The facts of the case are as follows. The petitioner was a student of Bal Bharti Public School, Pitampura, Delhi. She appeared for the Senior Secondary School (Class XII) Examinations, 2020 conducted by the CBSE. The petitioner was not satisfied with the marks awarded to her in Political Science (Subject Code: 028) and Economics (Subject Code: 030). She therefore invoked the procedure for “(I) Verification of Marks, (II) Obtaining Photocopy of the Evaluated Answer Book(s), (III) Re-evaluation of Marks”, as set out in the Circular. She therefore expected an increase of 7 marks in her examinations but after revaluation, the total increase amounted to only 2 marks which was far below her expectations.

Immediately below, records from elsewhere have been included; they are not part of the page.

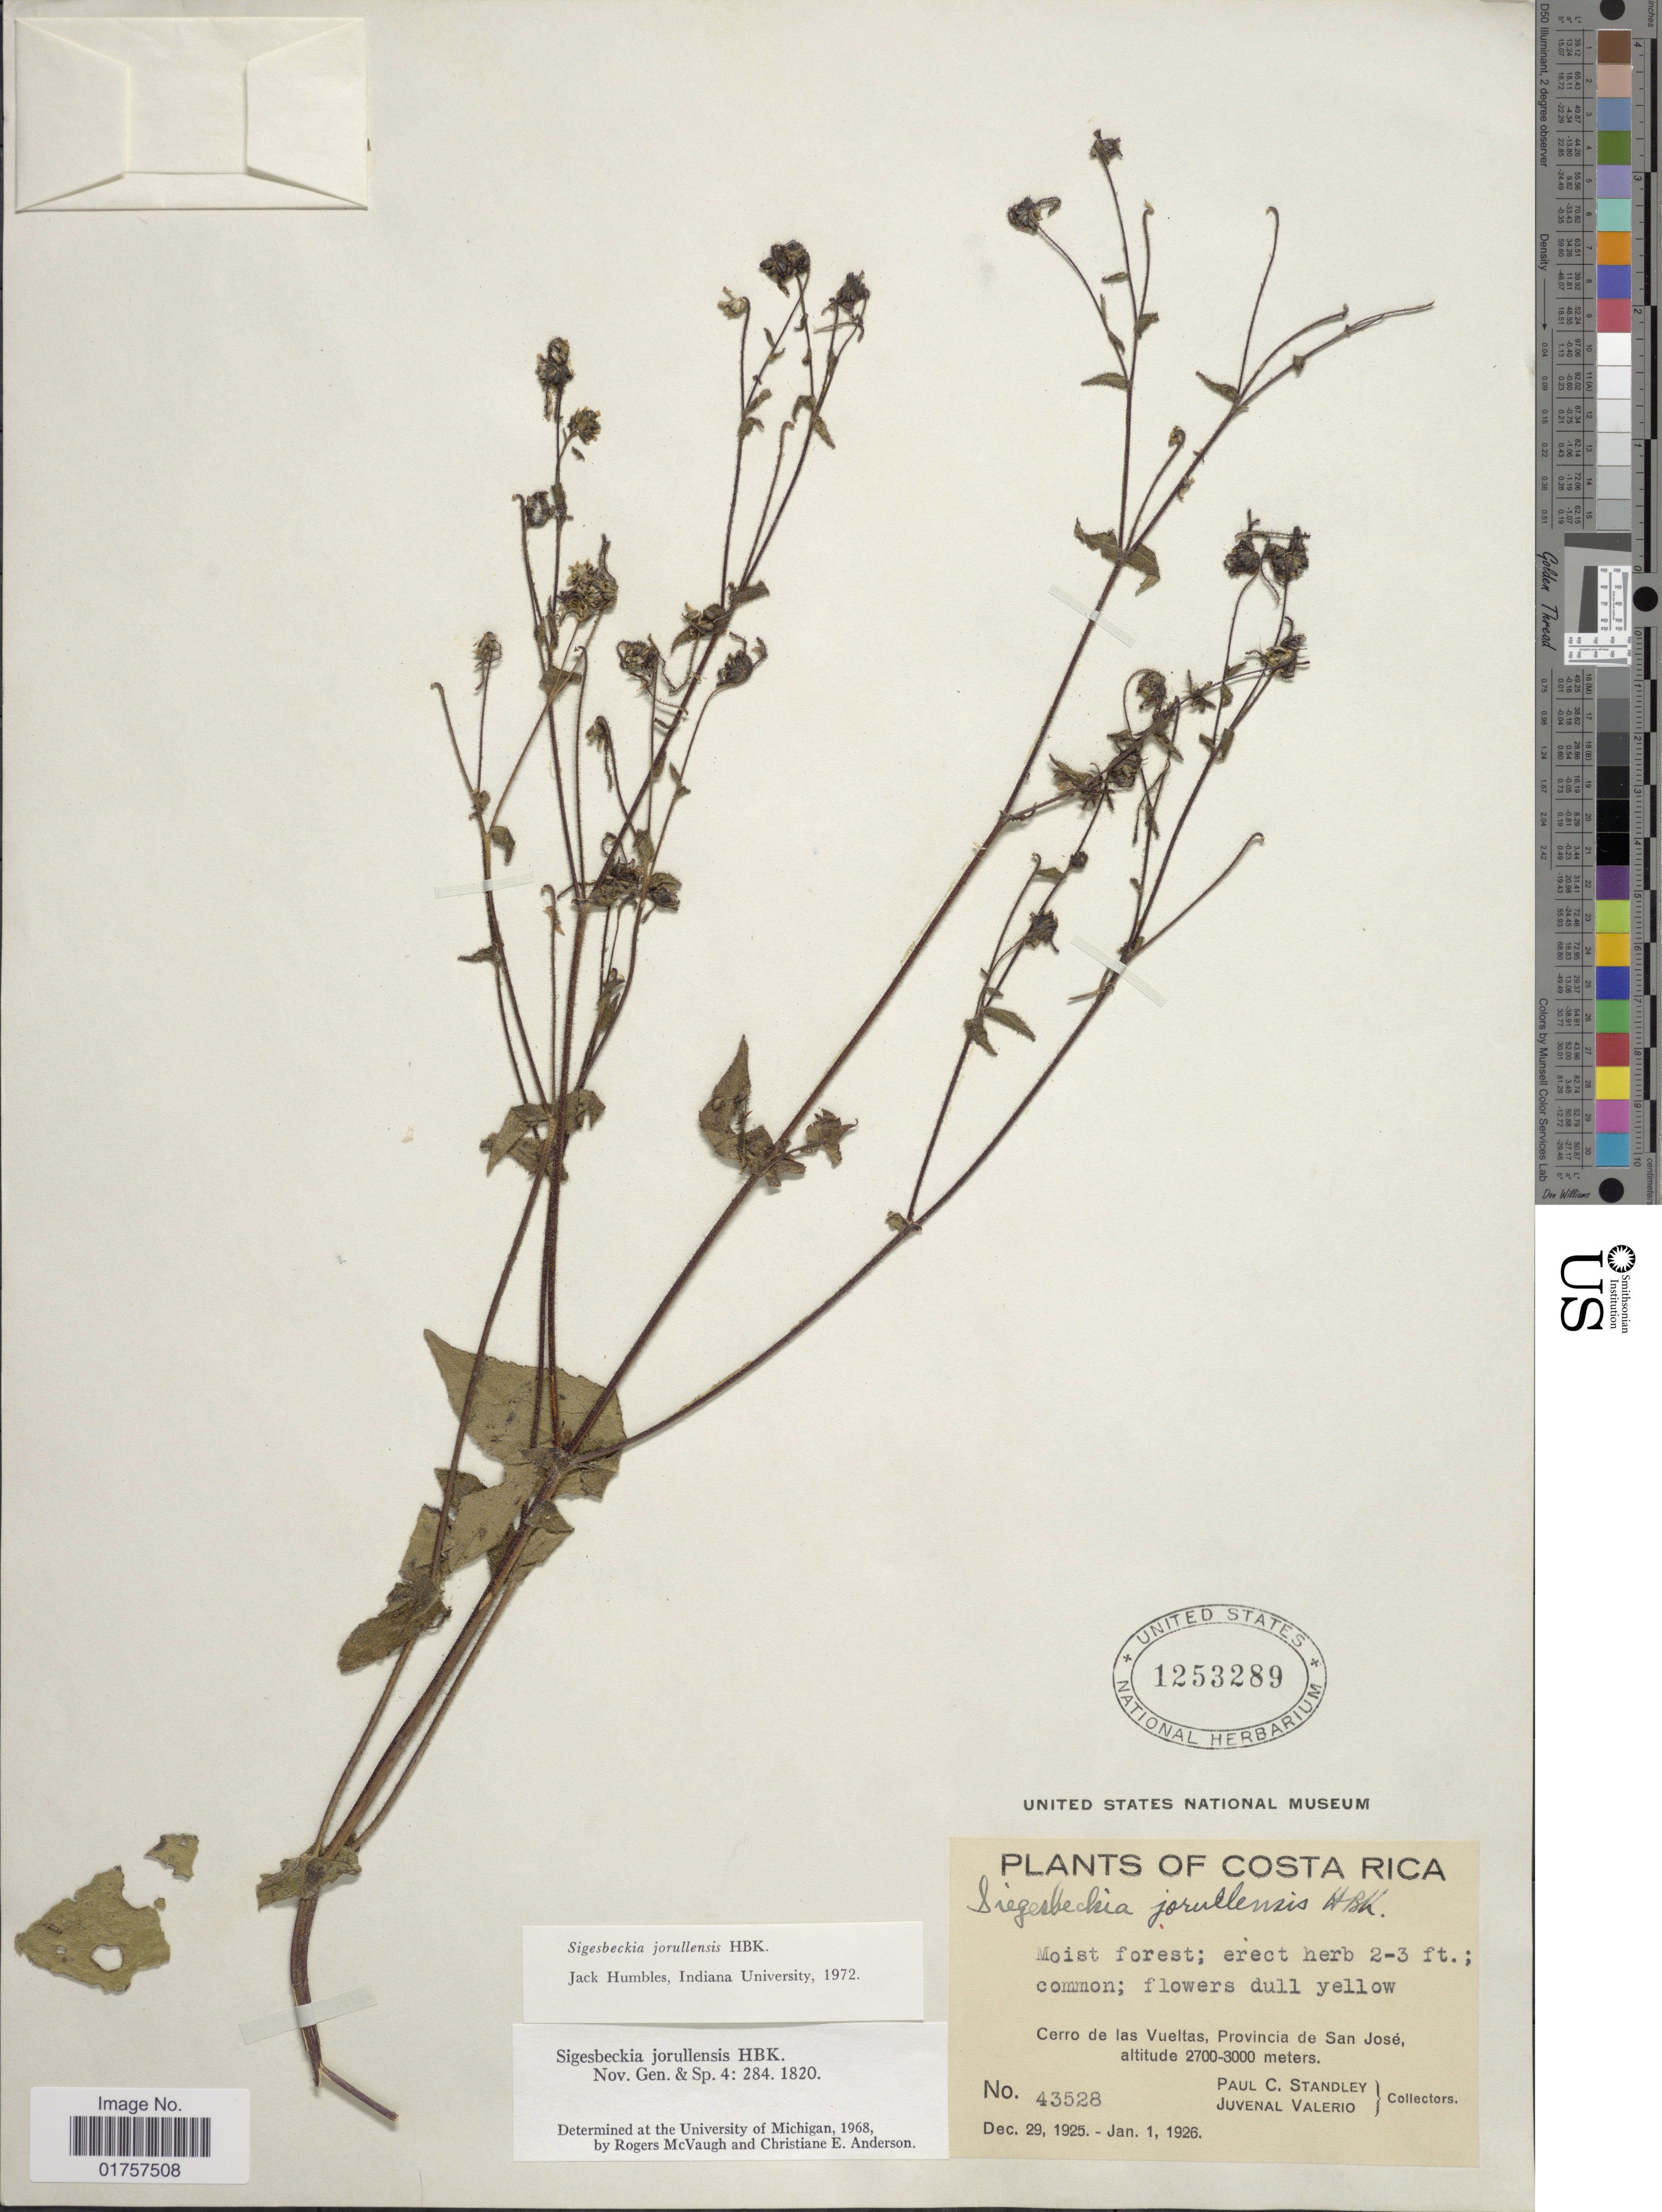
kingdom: Plantae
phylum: Tracheophyta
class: Magnoliopsida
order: Asterales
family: Asteraceae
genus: Sigesbeckia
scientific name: Sigesbeckia jorullensis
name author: Kunth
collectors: P. C. Standley & J. Valerio R.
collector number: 43528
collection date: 1925-12-29/1926-01-01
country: Costa Rica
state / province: San José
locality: Cerro de las Vueltas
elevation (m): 2700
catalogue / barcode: US 1253289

The submissions of the counsel are as follows. Learned counsel for the petitioner, submitted in the course of argument that he assails the CBSE’s method for re-evaluation, as it does not provide any reasoning for addition or deduction of marks and that the process is arbitrary and discretionary, inasmuch as it does not provide for any appeal or review after the process of re-evaluation. On the other hand, Ms Seema Dolo, learned counsel for the CBSE, submitted that re-evaluation of answer scripts cannot be claimed as a right, and is always subject to the rules laid down by the examining authority. Ms. Dolo submitted that the petitioner, having invoked the modalities mentioned in the Circular, cannot now seek modification of the same.
In its verdict, the court relied on the views taken in the various cases including Ran Vijay Singh & Ors. v. State of Uttar Pradesh & Ors. (2018) 2 SCC 357, Bihar Staff Selection Commission & Ors. v. Arun Kumar & Ors. (2020) 6 SCC 362 (paragraph 25) and Vikesh Kumar Gupta & Anr. v. State of Rajasthan & Ors. (2021) 2 SCC 309 and the case was dismissed based on the following reasons. The court stated that “In the instant case, as noted above, a procedure for evaluation has been prescribed by the respondent/CBSE and in the absence of any fact disclosing any bias, malafides, non-consideration of the relevant factors etc., and no ground for interference in judicial review is made out. 18. The appellant may be unhappy that she could not achieve the scores she had expected but that itself would not be a ground for the Court to interfere. It has rightly been observed by the learned Single Judge that there is no glaring error apparent on the face of the record and the appellant has failed to make out a case for the relief sought.”